The fourth area is mental health assistance for producers who must euthanize animals, as well as for “veterinarians and others involved in the difficult decisions and processes around euthanizing and disposing of animals.” Grassley could not estimate how much of Iowa’s pork may go to waste if producers can’t get their livestock to market, but he says the figures will be extremely high.

He’s hoping producers can salvage at least some of their animals. “Save what hogs you can for food banks and for people that can’t get food,” Grassley says. “Governor Reynolds has put out a program with the Pork Producers to move hogs to local locker plants so they can be slaughtered. The pigs will be given away.”

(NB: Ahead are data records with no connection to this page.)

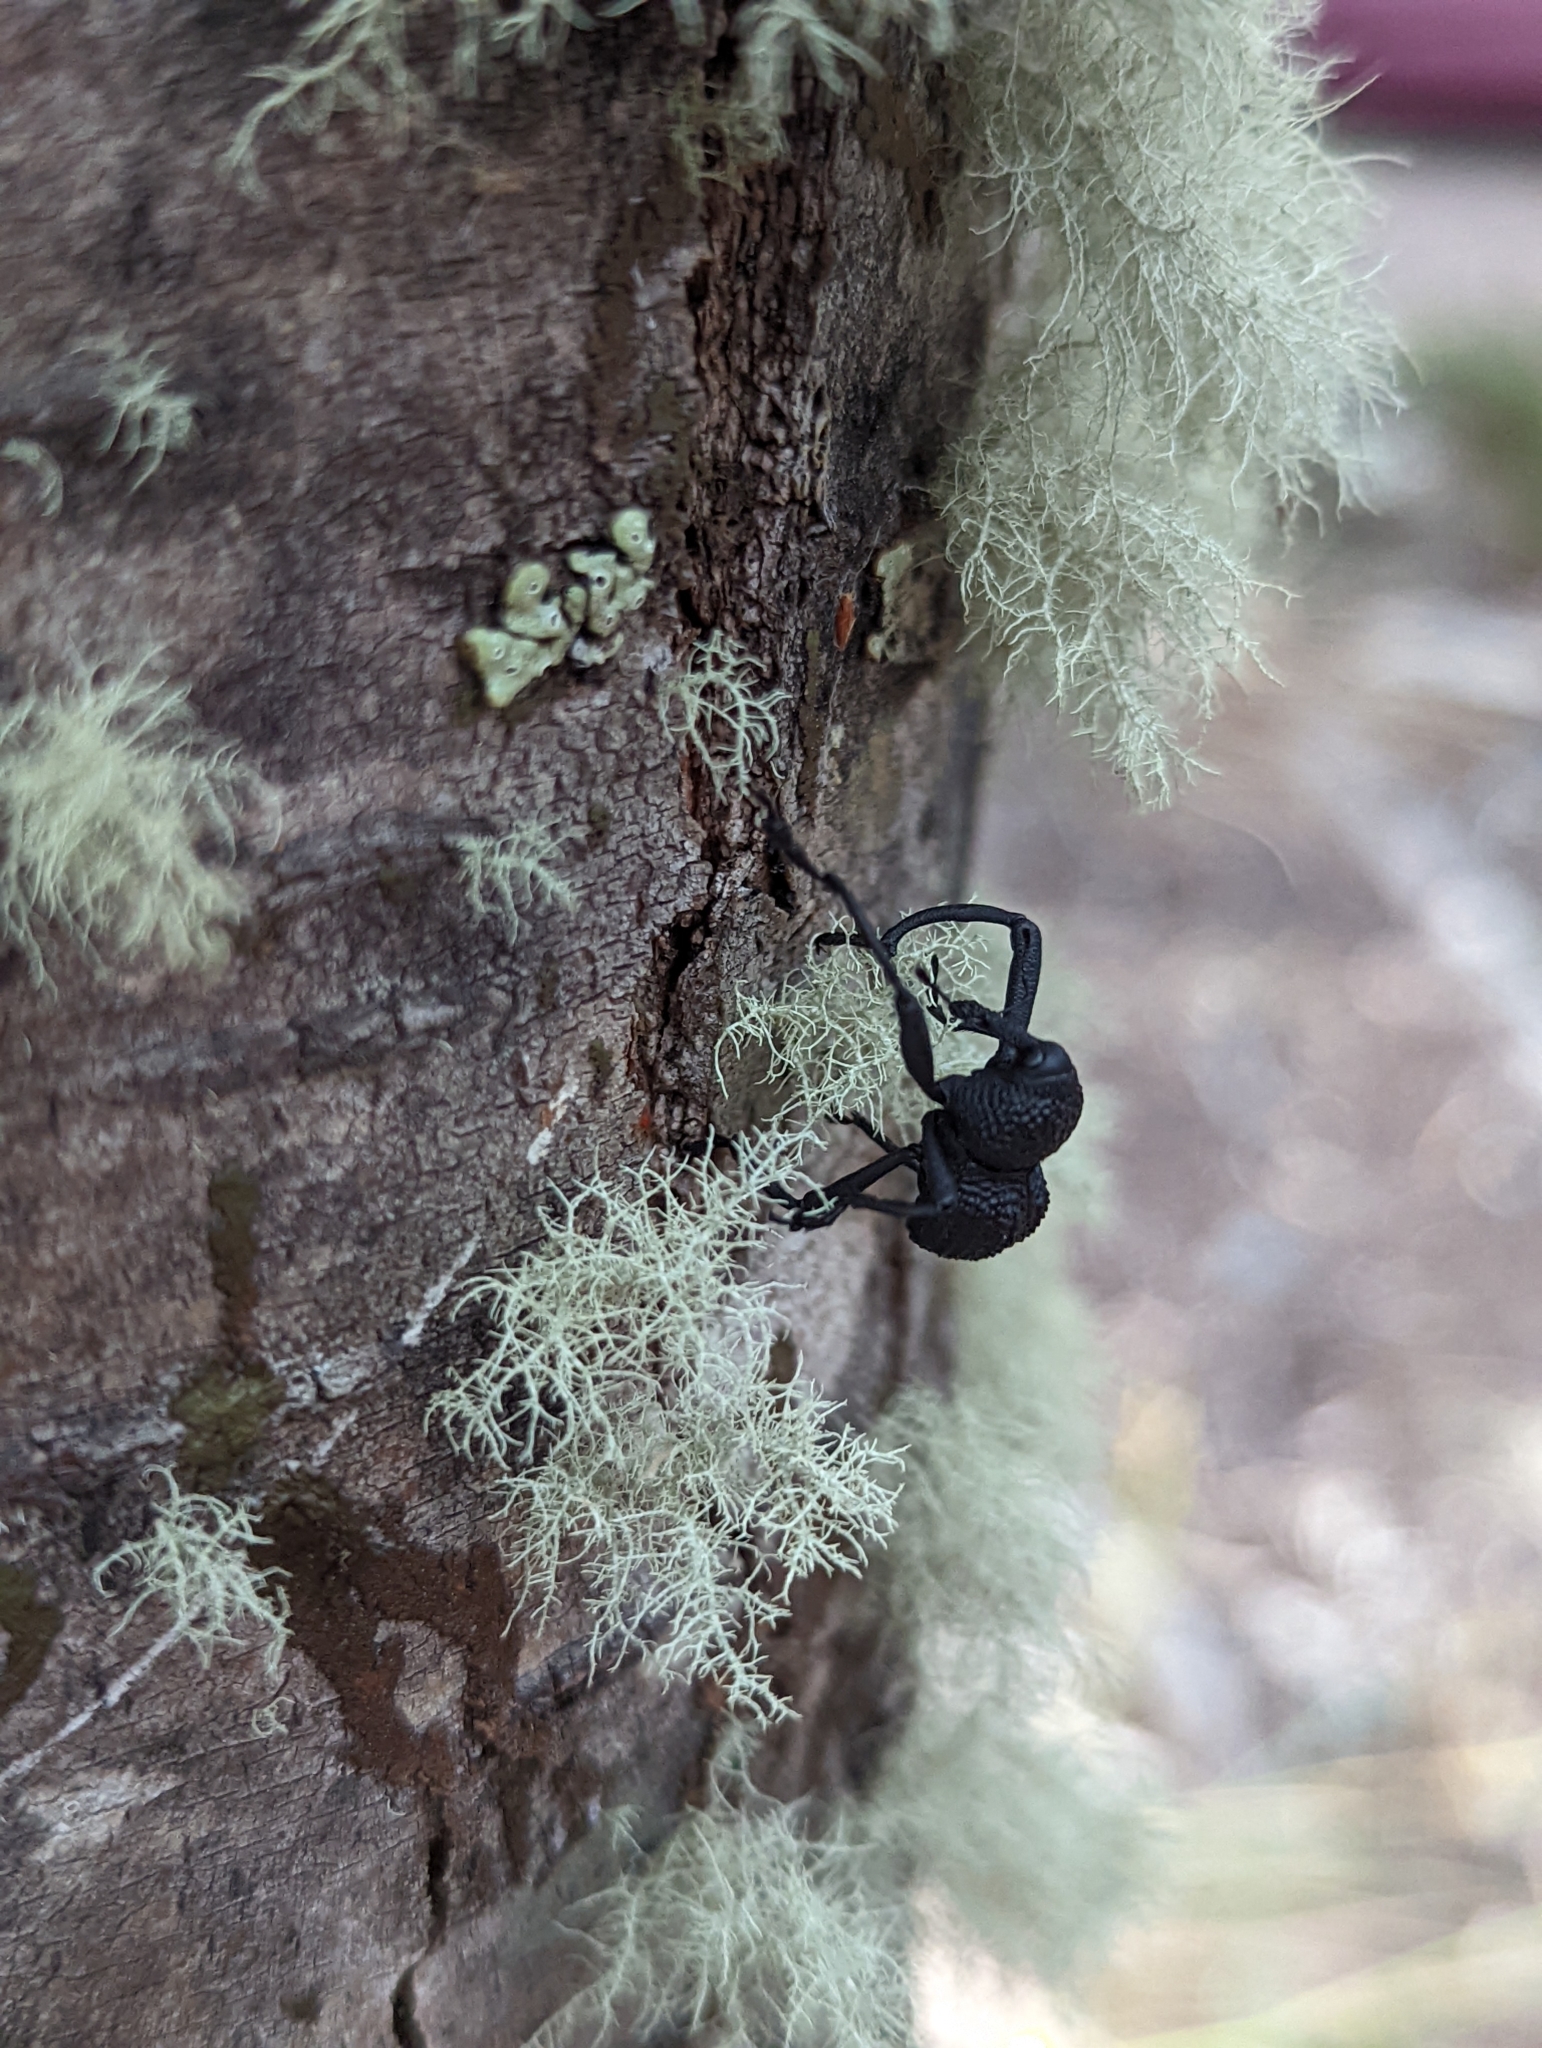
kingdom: Animalia
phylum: Arthropoda
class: Insecta
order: Coleoptera
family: Curculionidae
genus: Rhyephenes
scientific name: Rhyephenes maillei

Grassley says each of the pork plants that have closed had been slaughtering at least 10,000 head of hogs per day, so there are tremendous numbers of pigs that aren’t being moved. He says some grocery stores are already running short of pork products — from lunchmeat to ham to bacon — and shortages loom. Grassley says there’s perhaps a two-week supply of pork in storage.

“What I’m concerned about is,” Grassley says, “there’s an old saying, and I don’t think we’ve ever seen it play out in the United States, but we have seen it play out in other places around the world, that you’re only nine meals away from rioting, and we don’t want that to happen in the United States.”